• ABOUT THIS EXERCISE:
Pictures appear among the records below and must be omitted. Repeat exactly the lines from the line with "(405, 319) = (582, 260): picture" to the line with "(501, 678) = (539, 504): none -> basket", both included.

• Scene comparison data:
-=-=-
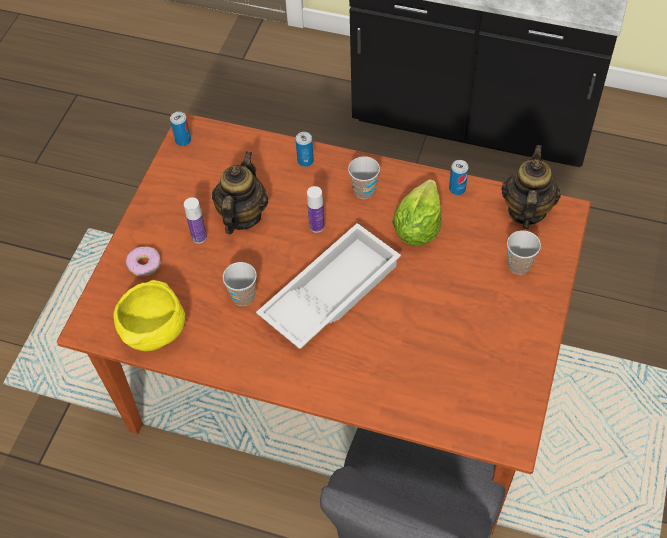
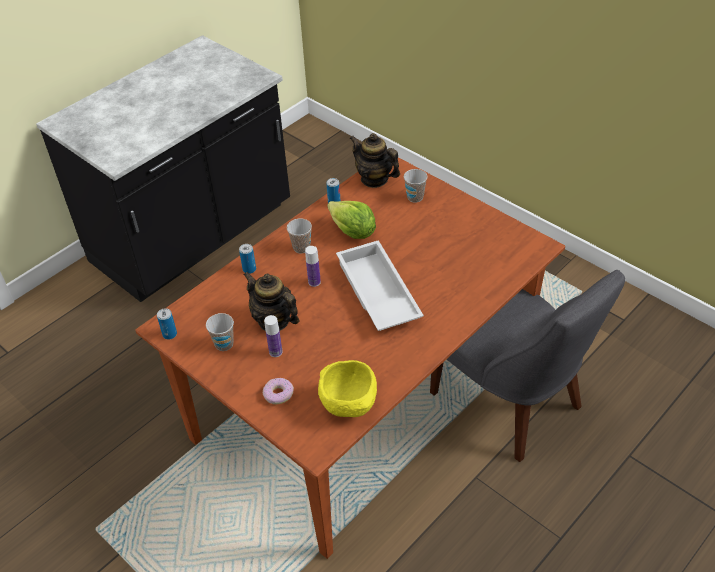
camera: 65 degrees left, 10 degrees down
(243, 297) = (350, 342): cup -> cup (224, 344)

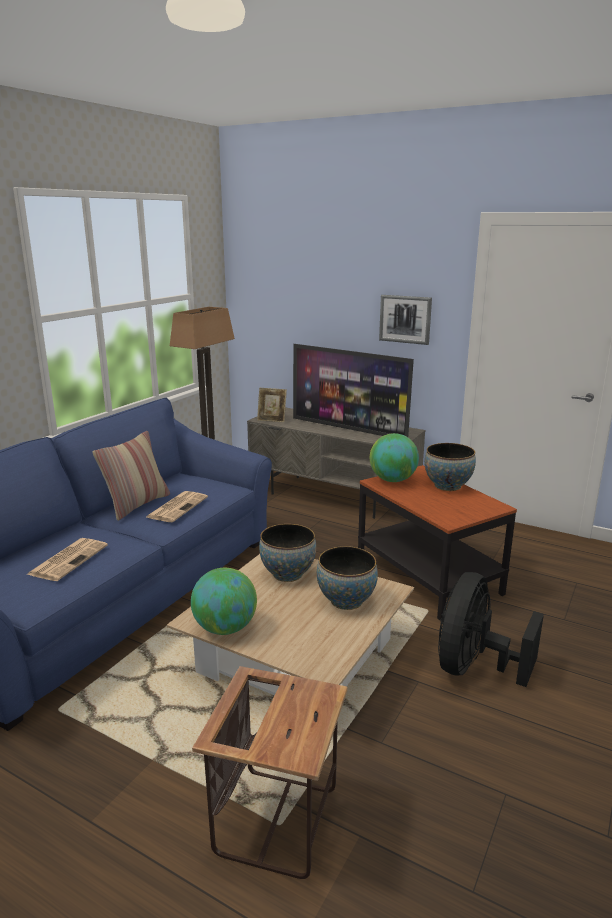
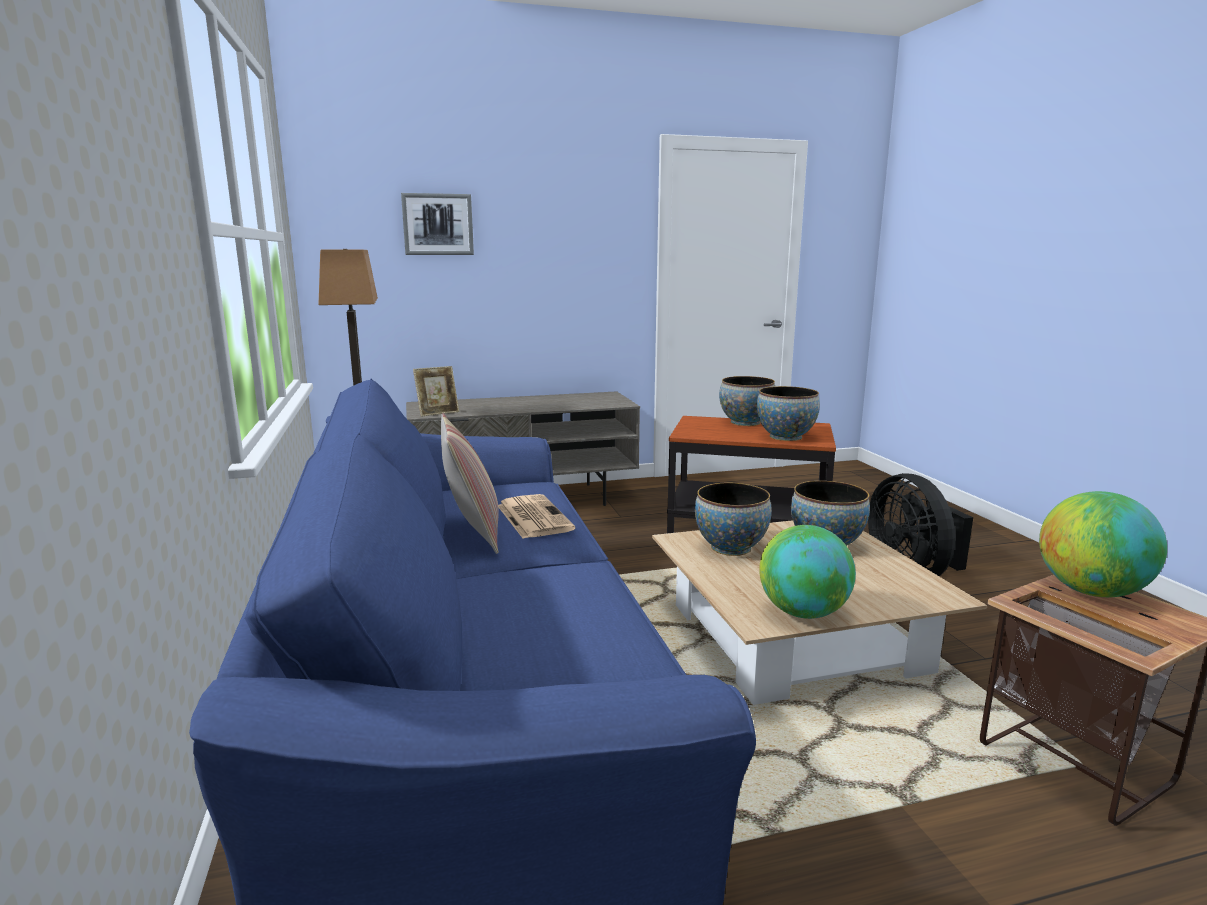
camera: 45 degrees left, 5 degrees down
(69, 559) = (557, 612): newspaper -> none
(349, 428) = (546, 403): television -> none
(392, 480) = (695, 430): globe -> globe (1091, 591)
(405, 319) = (582, 260): picture -> picture (438, 224)
(438, 508) = (785, 437): none -> bowl

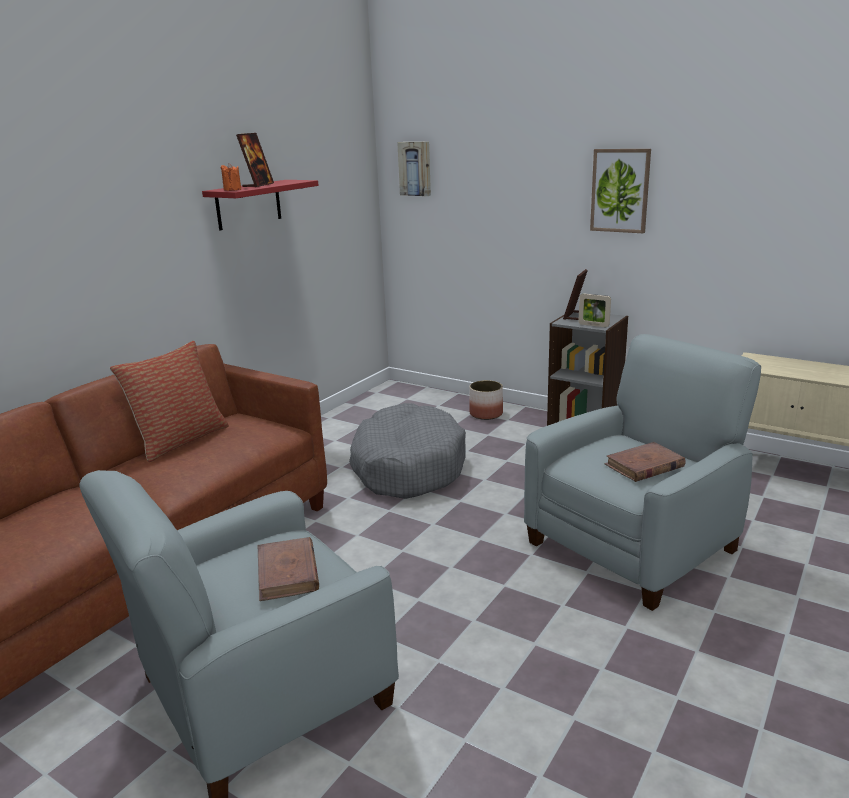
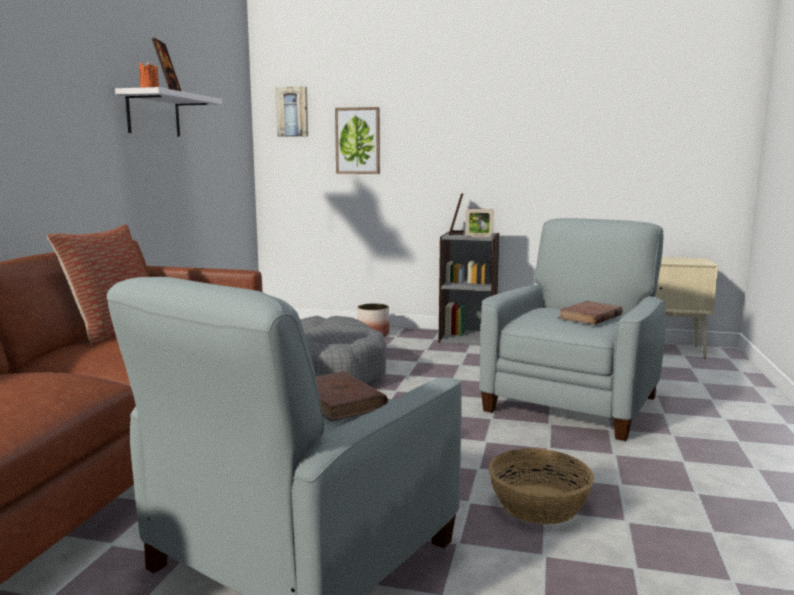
camera: 20 degrees left, 10 degrees down
(248, 204) = (153, 114): red shelf -> white shelf
(501, 678) = (539, 504): none -> basket
(620, 190) = (487, 125): picture -> picture (358, 141)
-=-=-
• PROBLEM SOLUTION:
(405, 319) = (582, 260): picture -> picture (438, 224)
(438, 508) = (785, 437): none -> bowl

camera: 20 degrees left, 10 degrees down
(248, 204) = (153, 114): red shelf -> white shelf
(501, 678) = (539, 504): none -> basket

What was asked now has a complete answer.